Attention

The vector search and clustering algorithms in RAFT are being migrated to a new library dedicated to vector search called cuVS. We will continue to support the vector search algorithms in RAFT during this move, but will no longer update them after the RAPIDS 24.06 (June) release. We plan to complete the migration by RAPIDS 24.08 (August) release.

Sampling Without Replacement#

#include <raft/random/sample_without_replacement.cuh>

namespace raft::random

template<typename DataT, typename IdxT, typename WeightsVectorType, class OutIndexVectorType>
void sample_without_replacement(raft::resources const &handle, RngState &rng_state, raft::device_vector_view<const DataT, IdxT> in, WeightsVectorType &&weights_opt, raft::device_vector_view<DataT, IdxT> out, OutIndexVectorType &&outIdx_opt)#

Sample the input vector without replacement, optionally based on the input weight vector for each element in the array.

The implementation is based on the one-pass sampling algorithm described in “Accelerating weighted random sampling without replacement,” a technical report by Kirill Mueller.

If no input weight vector is provided, then input elements will be sampled uniformly. Otherwise, the elements sampled from the input vector will always appear in increasing order of their weights as computed using the exponential distribution. So, if you are particular about the order (for e.g., array permutations), then this might not be the right choice.

Note

Please do not specify template parameters explicitly, as the compiler can deduce them from the arguments.

Template Parameters:
  • DataT – type of each element of the input array in

  • IdxT – type of the dimensions of the arrays; output index type

  • WeightsVectorType – std::optional<raft::device_vector_view<const weight_type, IdxT>> of each elements of the weights array weights_opt

  • OutIndexVectorType – std::optional<raft::device_vector_view<IdxT, IdxT>> of output indices outIdx_opt

Parameters:
  • handle[in] RAFT handle containing (among other resources) the CUDA stream on which to run.

  • rng_state[inout] Pseudorandom number generator state.

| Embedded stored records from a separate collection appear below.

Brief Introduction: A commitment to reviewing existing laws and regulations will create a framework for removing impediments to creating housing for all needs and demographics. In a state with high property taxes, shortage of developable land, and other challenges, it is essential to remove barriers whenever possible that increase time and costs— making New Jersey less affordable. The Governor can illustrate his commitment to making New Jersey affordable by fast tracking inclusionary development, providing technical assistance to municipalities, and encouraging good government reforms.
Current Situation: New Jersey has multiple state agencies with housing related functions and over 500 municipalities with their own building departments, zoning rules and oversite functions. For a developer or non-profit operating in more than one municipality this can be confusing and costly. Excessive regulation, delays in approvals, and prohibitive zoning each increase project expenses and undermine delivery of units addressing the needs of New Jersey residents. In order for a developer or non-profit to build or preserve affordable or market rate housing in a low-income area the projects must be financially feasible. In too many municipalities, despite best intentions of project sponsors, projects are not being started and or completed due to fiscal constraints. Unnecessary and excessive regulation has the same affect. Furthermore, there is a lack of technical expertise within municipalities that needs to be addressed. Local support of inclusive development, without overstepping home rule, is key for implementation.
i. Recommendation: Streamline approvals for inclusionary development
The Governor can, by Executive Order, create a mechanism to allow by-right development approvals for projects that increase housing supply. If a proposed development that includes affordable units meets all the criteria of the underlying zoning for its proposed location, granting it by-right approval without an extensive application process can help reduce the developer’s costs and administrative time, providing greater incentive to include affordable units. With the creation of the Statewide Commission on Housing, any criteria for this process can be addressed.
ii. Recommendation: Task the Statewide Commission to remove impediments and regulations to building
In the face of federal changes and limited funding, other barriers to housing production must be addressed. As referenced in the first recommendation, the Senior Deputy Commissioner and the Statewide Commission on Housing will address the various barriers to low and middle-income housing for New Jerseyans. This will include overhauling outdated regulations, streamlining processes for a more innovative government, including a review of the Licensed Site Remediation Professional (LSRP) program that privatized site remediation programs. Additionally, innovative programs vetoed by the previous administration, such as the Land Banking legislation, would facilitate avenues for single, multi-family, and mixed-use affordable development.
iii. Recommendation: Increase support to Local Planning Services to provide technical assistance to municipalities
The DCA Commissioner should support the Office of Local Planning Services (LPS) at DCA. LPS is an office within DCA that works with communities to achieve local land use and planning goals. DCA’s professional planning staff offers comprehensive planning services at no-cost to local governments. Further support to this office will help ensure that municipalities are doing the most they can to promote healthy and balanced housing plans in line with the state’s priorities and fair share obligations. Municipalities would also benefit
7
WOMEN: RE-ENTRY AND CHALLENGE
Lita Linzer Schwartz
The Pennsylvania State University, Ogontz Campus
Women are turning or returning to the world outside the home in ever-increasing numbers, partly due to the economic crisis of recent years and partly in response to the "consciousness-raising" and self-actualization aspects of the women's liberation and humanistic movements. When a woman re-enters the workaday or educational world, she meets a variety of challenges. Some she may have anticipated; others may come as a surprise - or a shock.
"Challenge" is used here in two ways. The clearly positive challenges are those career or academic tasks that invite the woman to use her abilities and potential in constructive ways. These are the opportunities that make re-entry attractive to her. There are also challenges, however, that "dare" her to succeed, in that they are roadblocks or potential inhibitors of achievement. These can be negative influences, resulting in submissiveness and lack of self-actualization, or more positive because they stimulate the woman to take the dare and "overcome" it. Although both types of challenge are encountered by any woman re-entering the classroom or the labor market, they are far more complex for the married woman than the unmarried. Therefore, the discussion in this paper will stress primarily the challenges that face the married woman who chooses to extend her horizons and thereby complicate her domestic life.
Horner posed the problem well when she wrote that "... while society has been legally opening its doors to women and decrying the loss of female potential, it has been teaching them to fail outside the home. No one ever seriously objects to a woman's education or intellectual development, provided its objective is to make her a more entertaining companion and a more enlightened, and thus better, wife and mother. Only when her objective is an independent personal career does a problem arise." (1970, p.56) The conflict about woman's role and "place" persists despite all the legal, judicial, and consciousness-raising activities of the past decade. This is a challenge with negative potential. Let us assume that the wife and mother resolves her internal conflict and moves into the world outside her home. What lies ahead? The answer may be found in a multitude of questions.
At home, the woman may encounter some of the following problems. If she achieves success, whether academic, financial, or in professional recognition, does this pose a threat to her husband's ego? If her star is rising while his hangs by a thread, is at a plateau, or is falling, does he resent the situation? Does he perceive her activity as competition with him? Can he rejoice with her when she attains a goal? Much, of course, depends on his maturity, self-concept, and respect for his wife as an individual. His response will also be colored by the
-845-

  • in[in] Input vector to be sampled.

  • weights_opt[in] std::optional weights vector. If not provided, uniform sampling will be used.

  • out[out] Vector of samples from the input vector.

  • outIdx_opt[out] std::optional vector of the indices sampled from the input array.

Pre:

The number of samples out.extent(0) is less than or equal to the number of inputs in.extent(0).

Pre:

The number of weights wts.extent(0) equals the number of inputs in.extent(0).

template<typename ...Args, typename = std::enable_if_t<sizeof...(Args) == 5>>
void sample_without_replacement(Args... args)#

Overload of sample_without_replacement to help the compiler find the above overload, in case users pass in std::nullopt for one or both of the optional arguments.

Please see above for documentation of sample_without_replacement.

#include <raft/random/permute.cuh>

namespace raft::random

template<typename InputOutputValueType, typename IntType, typename IdxType, typename Layout>
void permute(raft::resources const &handle, raft::device_matrix_view<const InputOutputValueType, IdxType, Layout> in, std::optional<raft::device_vector_view<IntType, IdxType>> permsOut, std::optional<raft::device_matrix_view<InputOutputValueType, IdxType, Layout>> out)#

Randomly permute the rows of the input matrix.

We do not support in-place permutation, so that we can compute in parallel without race conditions. This function is useful for shuffling input data sets in machine learning algorithms.

Note

This is NOT a uniform permutation generator! It only generates a small fraction of all possible random permutations. If your application needs a high-quality permutation generator, then we recommend Knuth Shuffle.

Template Parameters:
  • InputOutputValueType – Type of each element of the input matrix, and the type of each element of the output matrix (if provided)

  • IntType – Integer type of each element of permsOut

  • IdxType – Integer type of the extents of the mdspan parameters

  • Layout – Either raft::row_major or raft::col_major

Parameters:
  • handle[in] RAFT handle containing the CUDA stream on which to run.

  • in[in] input matrix

  • permsOut[out] If provided, the indices of the permutation.

  • out[out] If provided, the output matrix, containing the permuted rows of the input matrix in. (Not providing this is only useful if you provide permsOut.)

Pre:

If permsOut.has_value() is true, then (*permsOut).extent(0) == in.extent(0) is true.

Pre:

If out.has_value() is true, then (*out).extents() == in.extents() is true.

template<typename InputOutputValueType, typename IdxType, typename Layout, typename PermsOutType, typename OutType>
void permute(raft::resources const &handle, raft::device_matrix_view<const InputOutputValueType, IdxType, Layout> in, PermsOutType &&permsOut, OutType &&out)#

Overload of permute that compiles if users pass in std::nullopt for either or both of permsOut and out.